Sarah's husband is a doctor and works at the local hospital in exchange for an allotment of bread.  He discovers the bodies of young women with their hearts cut out in the body dump, and is concerned that there is a serial killer on the loose.  Since there is no police to speak of,  and being a naturally kind hearted doctor type, he drags Sarah into an amateur investigation of the goings on.

The tale spins out of control, in an interesting sort of way, from there.  There are rendezvous with what gives me vague memories of Deviants Palace (from the eponymous novel).  A war breaks out, and there is fair amount of action.  It is fairly obvious that the author does not have a lot of background in military affairs - she possibly has played some first person shooter combat games with her children.   She uses that with a smidgen of common sense to guide the action.  Since this is a bit of a send up, not all the action is exactly plausible, although it can be fairly humorous at times.  In the end, I became glad for the Silverman quote signaling because her post apocalyptic send up is not actually much less realistic than a lot of novels that are trying to be dead serious.

For something that has a little bit of a parody to it, a lot of the good guys die, and there is frequent memories of her teenage son who had died in a cholera epidemic.  It has a very odd sense of simultaneous sadness with humor.

In Sophia's coop, they don't have much in the way of weapons.  They really on some local toughs, because....they have no choice.  They are not survivalist/preppers.  What guns they have, they have no ammunition for.  Later, before going into a tight situation, someone hands her a gun:
 
What am I going to say? I don't believe in guns?  I didn't used to believe in eating red meat, and now I would gladly eat a sixteen ounce steak tartare (p190).
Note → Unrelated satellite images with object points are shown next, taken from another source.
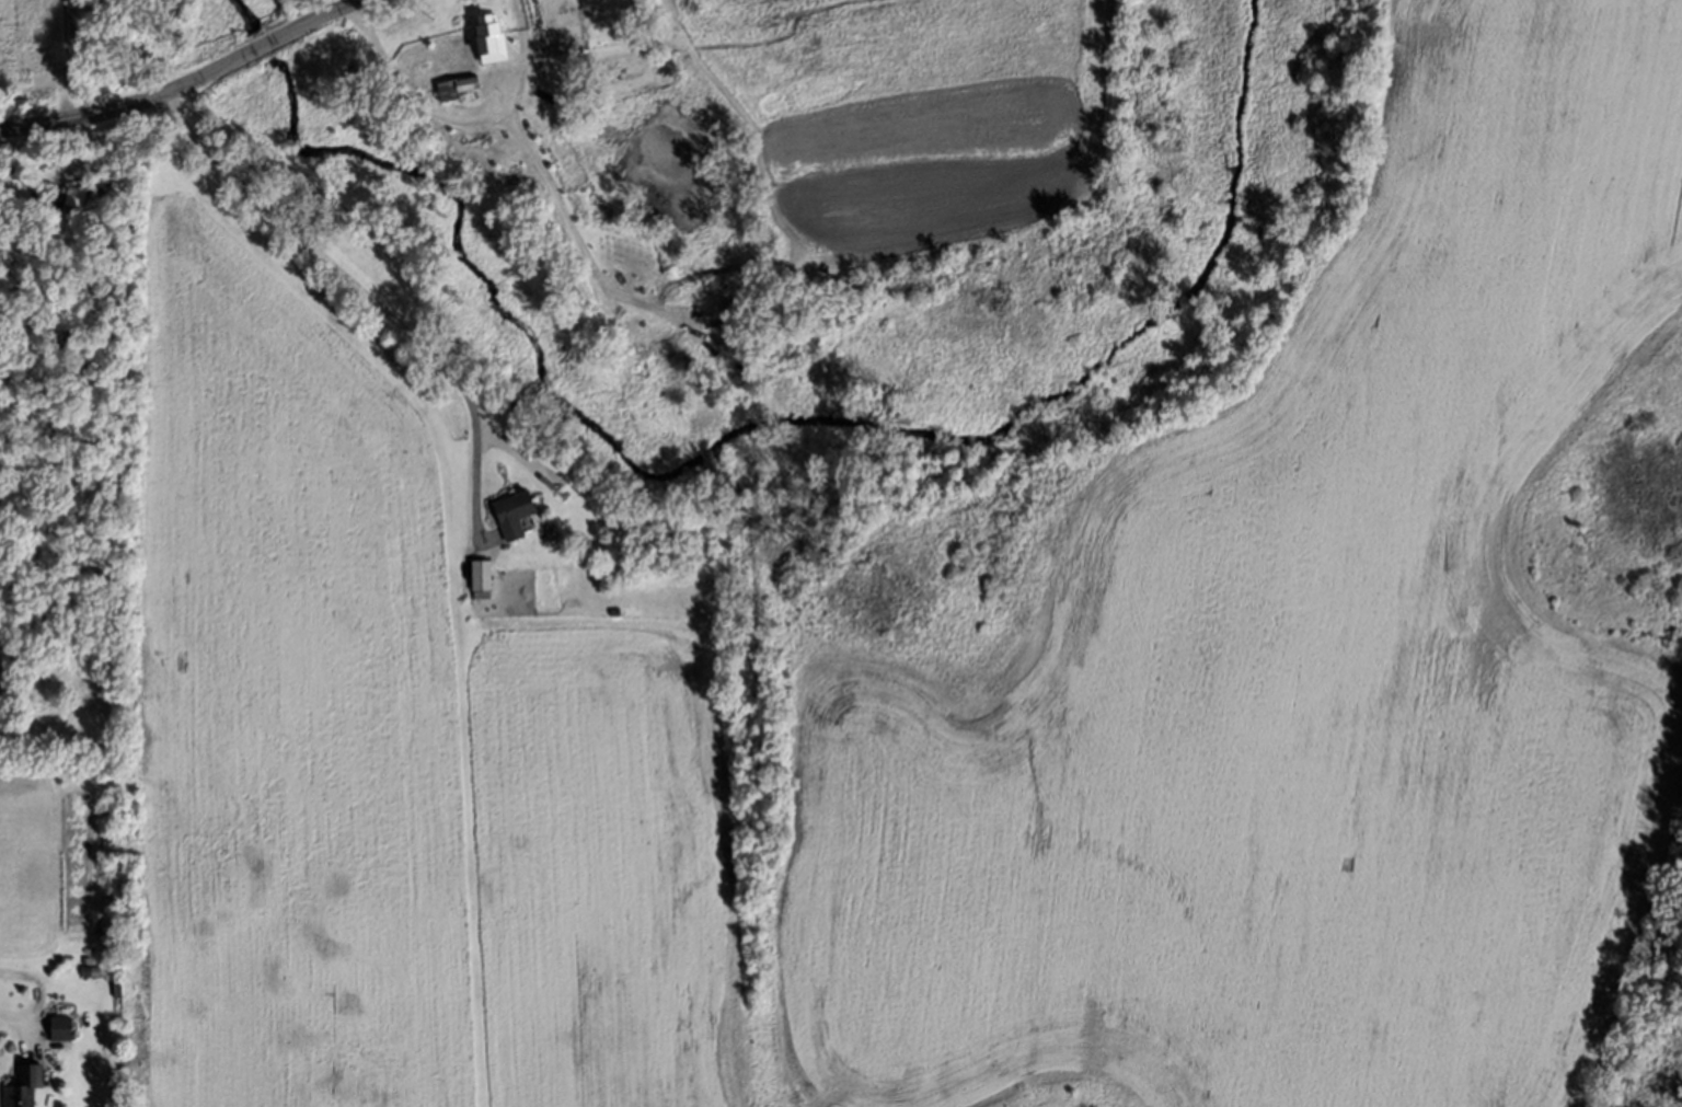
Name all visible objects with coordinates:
road: (186, 83)
building: (464, 88)
building: (540, 116)
building: (80, 197)
road: (355, 290)
building: (520, 514)
road: (7, 1021)
building: (29, 1088)

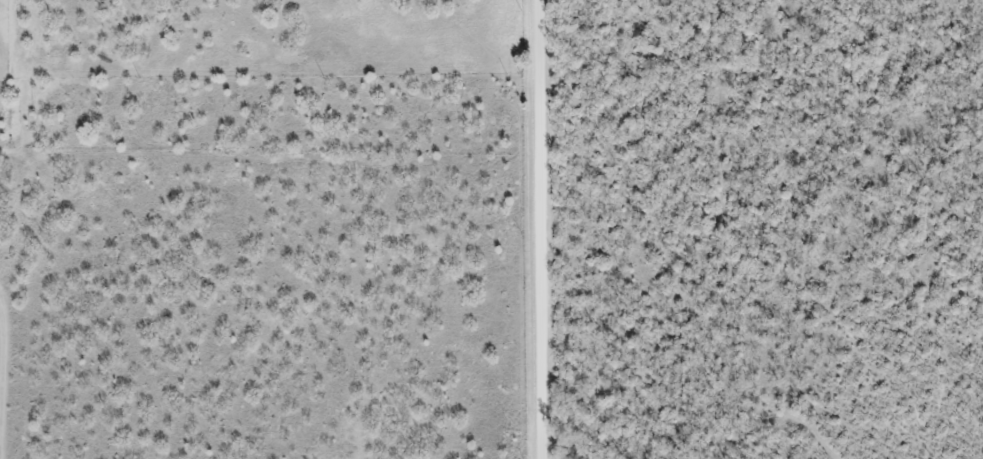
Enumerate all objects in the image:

Did I enjoy the book.  Yes, I did.  At times my neck got a little stiff from the tennis-match back and forth between serious situations, and humorous silliness.   Sophie is starving through much of the book, so she is constantly relating situations to food.  I am a supposed to laugh at her starvation?  As I said it is a bit of a conflict, and it actually gets to be more problematic as the action heats up.  But in the end, Sophia and her family are likable people, and you do want to root for them.  Some portions of the book, mostly early on, even qualify as a page turners.  There is some adult content, but while being relatively frank in its discussion of urban-adult themes, I didn't find it particularly offensive.  There is more use of foul language than is probably necessary.  In net, it has a very strong start, and a muddled but entertaining conclusion.

For our descriptive (not qualitative) ratings: realism and readability.  Ratings go 1 to 7 with seven being the high end of the scale.
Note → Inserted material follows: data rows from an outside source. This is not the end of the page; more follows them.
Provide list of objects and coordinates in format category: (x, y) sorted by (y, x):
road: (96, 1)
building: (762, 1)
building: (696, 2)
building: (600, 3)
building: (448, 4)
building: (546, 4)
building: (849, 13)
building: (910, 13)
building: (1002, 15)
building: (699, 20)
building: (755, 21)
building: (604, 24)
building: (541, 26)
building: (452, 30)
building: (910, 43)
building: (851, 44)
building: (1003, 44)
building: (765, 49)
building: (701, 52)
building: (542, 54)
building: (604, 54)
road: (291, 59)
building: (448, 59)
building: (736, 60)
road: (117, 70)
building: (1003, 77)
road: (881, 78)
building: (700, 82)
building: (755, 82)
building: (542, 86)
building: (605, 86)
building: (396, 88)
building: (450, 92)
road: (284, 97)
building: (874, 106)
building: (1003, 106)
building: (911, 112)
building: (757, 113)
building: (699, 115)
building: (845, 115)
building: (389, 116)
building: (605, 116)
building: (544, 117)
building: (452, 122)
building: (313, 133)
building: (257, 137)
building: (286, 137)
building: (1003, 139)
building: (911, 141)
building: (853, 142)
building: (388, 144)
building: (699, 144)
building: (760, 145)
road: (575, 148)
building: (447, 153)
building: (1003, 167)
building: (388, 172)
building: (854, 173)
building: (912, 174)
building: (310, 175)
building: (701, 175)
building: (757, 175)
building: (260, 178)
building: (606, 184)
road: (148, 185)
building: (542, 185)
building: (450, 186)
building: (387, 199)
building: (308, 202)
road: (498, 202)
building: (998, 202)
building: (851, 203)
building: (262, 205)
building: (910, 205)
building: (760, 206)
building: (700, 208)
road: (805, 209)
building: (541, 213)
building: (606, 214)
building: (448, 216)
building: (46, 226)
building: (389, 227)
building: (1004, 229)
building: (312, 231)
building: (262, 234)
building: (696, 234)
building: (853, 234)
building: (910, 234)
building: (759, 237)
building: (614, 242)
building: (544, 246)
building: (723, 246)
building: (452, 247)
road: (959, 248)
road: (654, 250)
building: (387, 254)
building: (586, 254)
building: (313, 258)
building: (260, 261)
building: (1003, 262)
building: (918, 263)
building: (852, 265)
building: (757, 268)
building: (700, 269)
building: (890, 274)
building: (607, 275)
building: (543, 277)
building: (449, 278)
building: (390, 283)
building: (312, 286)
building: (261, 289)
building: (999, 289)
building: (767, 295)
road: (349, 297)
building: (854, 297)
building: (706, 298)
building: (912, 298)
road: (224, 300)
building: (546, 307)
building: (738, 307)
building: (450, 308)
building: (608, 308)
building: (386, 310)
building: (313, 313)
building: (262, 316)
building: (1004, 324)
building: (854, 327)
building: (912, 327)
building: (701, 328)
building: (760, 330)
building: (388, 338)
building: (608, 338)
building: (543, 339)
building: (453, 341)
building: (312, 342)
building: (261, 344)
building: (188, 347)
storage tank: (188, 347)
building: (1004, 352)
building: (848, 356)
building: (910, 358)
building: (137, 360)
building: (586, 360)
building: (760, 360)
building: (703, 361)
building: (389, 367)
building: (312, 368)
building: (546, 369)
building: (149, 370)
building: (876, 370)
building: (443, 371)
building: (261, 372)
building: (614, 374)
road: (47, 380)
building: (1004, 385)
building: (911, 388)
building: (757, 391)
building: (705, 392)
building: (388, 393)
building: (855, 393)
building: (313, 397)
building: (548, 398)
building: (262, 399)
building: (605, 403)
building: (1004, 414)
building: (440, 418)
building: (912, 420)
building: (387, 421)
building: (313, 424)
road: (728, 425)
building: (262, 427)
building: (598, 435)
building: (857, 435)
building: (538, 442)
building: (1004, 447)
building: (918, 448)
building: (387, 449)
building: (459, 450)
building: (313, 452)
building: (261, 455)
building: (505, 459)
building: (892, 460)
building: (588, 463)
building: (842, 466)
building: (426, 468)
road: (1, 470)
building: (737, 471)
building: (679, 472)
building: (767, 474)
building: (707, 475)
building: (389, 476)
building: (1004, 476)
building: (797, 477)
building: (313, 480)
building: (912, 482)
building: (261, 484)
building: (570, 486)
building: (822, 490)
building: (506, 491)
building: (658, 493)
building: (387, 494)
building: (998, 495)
Realism?  Well there is a bit of a parody to the entire affair.  The real problem is that the parody is actually not less realistic than many of the serious novels in the genre.  It actually does discuss a lot of issues that would be relevant to a societal collapse.  Particularly early on, it is one of the better urban collapse scenarios available.  At the risk of insulting the author's intent at parody, I will say that it is at the mid-point and call it a 4.

Readability is easy, as in it is an easy read.  It is pretty much a straight tale interlaced with the "ironic" tone so common to much of today's entertainment, that nobody will be confused by it.  As I noted, it is even a page turner at points.  I will say that it is a 6.

2 comments:

Anonymous said...

Always being hungry or at least concerned about food is a probable outcome to whatever happens in our future.

I'll grab a copy once it becomes cheap.

GK

russell1200 said...

Yes, the male writers talk about starving but the women seem to feel it.


The book starts off with her daughter coming home with a mangy little kitten and the mother trying to think of a way to convince her to turn it into a meal. And the author never actually tells the reader that this is done for comedic value. She assumes you are smart enough to figure it out for yourself.